Целков не хотел уезжать за границу — он хотел съездить. В 1977 году он получил приглашение из Франции. Один из тогдашних начальников ОВИРа пообещал ему паспорт на два месяца. Жена Целкова просила меня присмотреть за их квартирой, выпросила довоенное собрание Мопассана, чтобы ублажить какого-то овировского чиновника, бравшего взятки не борзыми щенками, но дефицитными книжками. Я с крепя сердце отдал Мопассана. И вдруг в ОВИРе началась, очередная чиновничья чехарда. Целковых вызвал их «благодетель» и с осунувшимся лицом сказал: «В общем, так: либо сейчас и насовсем, либо никогда…» А ведь это страшное слово — «насовсем», особенно если оно соединяется со словом «Родина». Многие, и не только художники, никуда не уехали бы, если бы перед ними не ставили когда-то такую антигуманную дилемму — либо сейчас и насовсем, либо никогда…

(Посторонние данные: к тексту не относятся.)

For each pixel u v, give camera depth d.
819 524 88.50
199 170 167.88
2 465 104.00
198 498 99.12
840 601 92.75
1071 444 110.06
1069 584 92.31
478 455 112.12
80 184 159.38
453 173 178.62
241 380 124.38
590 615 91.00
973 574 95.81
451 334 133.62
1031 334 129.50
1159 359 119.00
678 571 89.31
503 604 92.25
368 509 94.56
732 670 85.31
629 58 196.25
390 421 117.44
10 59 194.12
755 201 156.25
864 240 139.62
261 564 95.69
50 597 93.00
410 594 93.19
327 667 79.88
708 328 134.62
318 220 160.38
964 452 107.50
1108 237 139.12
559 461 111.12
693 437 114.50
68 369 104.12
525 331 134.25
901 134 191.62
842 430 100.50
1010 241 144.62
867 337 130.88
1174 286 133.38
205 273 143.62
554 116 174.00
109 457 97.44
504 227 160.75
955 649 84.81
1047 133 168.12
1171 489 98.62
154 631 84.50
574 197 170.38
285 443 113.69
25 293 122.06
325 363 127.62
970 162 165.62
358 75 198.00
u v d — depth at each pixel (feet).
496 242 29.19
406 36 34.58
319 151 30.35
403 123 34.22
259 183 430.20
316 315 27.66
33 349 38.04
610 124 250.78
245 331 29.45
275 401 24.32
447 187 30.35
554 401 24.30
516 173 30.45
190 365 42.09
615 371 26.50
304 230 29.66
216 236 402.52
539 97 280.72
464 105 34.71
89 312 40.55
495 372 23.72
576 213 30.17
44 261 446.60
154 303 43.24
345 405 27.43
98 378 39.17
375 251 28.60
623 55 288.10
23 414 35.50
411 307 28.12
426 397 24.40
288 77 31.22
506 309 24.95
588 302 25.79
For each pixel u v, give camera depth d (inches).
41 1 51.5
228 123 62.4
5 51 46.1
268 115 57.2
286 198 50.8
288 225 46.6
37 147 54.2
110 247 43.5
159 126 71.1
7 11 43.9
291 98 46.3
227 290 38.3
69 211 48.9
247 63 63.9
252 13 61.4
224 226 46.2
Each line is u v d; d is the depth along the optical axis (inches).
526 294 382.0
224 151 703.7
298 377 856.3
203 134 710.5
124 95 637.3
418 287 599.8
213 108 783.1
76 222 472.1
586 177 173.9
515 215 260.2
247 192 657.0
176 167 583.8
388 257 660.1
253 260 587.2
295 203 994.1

Целков, мой ближайший друг, уезжал. Имел ли я право просить его, чтобы он этого не делал? Что я ему мог предложить — выставку на Кузнецком, закупку его картин Третьяковкой? Какое имел я право отобрать у него возможность наконец-то увидеть Лувр, Прадо, Метрополитен, Тейт галерею, Уффици? Но почему за право увидеть эти великие музеи он должен был платить такую страшную цену — потерю Родины? Почему до революции наиболее талантливым молодым художникам давали стипендии, посылая их в Италию, во Францию, чтобы они видели шедевры в оригиналах?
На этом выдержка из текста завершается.